One question that comes up quite often with regard to the IBC requirements for patient rooms is whether gasketing is required in order to limit smoke infiltration. While there is a stated limit for air transmission for fire door assemblies in corridors and smoke barriers, patient room doors do not fall into that category. There is no mention in paragraph 407.3.1 of smoke infiltration or UL 1784 – Air Leakage Tests of Door Assemblies and Other Opening Protectives, so gasketing is not mandated by this section. Prior to the 2015 edition of the IBC Commentary, there was a reference that caused a lot of confusion. When addressing the section on smoke and draft control doors, the Commentary stated: “Section 407.3.1 requires corridor doors in Group I-2 to ‘limit the transfer of smoke’; therefore, those doors must meet this section.” Although there was no code requirement for patient room doors to meet the limitations for smoke and draft control doors, some AHJs expected patient room doors to comply with the stated limits for air transmission based on the Commentary language. The incorrect statement was removed from the 2015 edition of the Commentary.

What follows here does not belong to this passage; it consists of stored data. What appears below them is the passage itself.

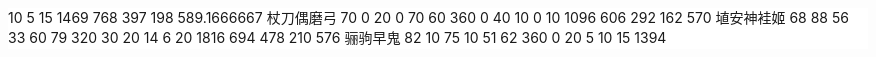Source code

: <td>10</td>
<td>5</td>
<td>15</td>
<td>1469</td>
<td>768</td>
<td>397</td>
<td>198</td>
<td>589.1666667
</td></tr>
<tr>
<td>杖刀偶磨弓</td>
<td>70</td>
<td>0</td>
<td>20</td>
<td>0</td>
<td>70</td>
<td>60</td>
<td>360</td>
<td>0</td>
<td>40</td>
<td>10</td>
<td>0</td>
<td>10</td>
<td>1096</td>
<td>606</td>
<td>292</td>
<td>162</td>
<td>570
</td></tr>
<tr>
<td>埴安神袿姬</td>
<td>68</td>
<td>88</td>
<td>56</td>
<td>33</td>
<td>60</td>
<td>79</td>
<td>320</td>
<td>30</td>
<td>20</td>
<td>14</td>
<td>6</td>
<td>20</td>
<td>1816</td>
<td>694</td>
<td>478</td>
<td>210</td>
<td>576
</td></tr>
<tr>
<td>骊驹早鬼</td>
<td>82</td>
<td>10</td>
<td>75</td>
<td>10</td>
<td>51</td>
<td>62</td>
<td>360</td>
<td>0</td>
<td>20</td>
<td>5</td>
<td>10</td>
<td>15</td>
<td>1394</td>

Another common question is whether patient room doors are required to be inspected annually, as fire door assemblies are. The general consensus is that because the doors are not fire door assemblies, the annual inspection and documentation is not mandated, but the doors, frames, and hardware must be kept in proper working order. Corridor doors that are fire door assemblies, such as doors leading to stairwells or incidental use areas that require a rating, would be subject to the annual inspection. Doors required to comply with NFPA 105 – Standard for Smoke Door Assemblies and Other Opening Protectives would also have to be inspected annually, but the model codes do not require health care corridor doors to meet this standard. The Joint Commission issued a bulletin clarifying this in 2018.
The requirements of the model codes have helped to reduce the frequency of fatal fires in hospitals and nursing homes, improving life safety for patients and staff. Properly-maintained corridor doors can help to protect patients sheltered in their rooms during a fire. For more information on the requirements for patient room doors in a health care facility, refer to the codes and standards that have been adopted by the facility’s jurisdiction. The AHJ is responsible for enforcing these requirements, and has the final say.
*Note: For doors protecting pass-through openings, NFPA 101 allows a maximum clearance of 1/8-inch at the bottom of the door. These are typically small openings used for passing medication or equipment into the patient room. Because the bottom of the pass-through door is normally above the neutral pressure plane that would occur during a fire, the clearance at the bottom of these doors is more limited than the clearance for a standard door.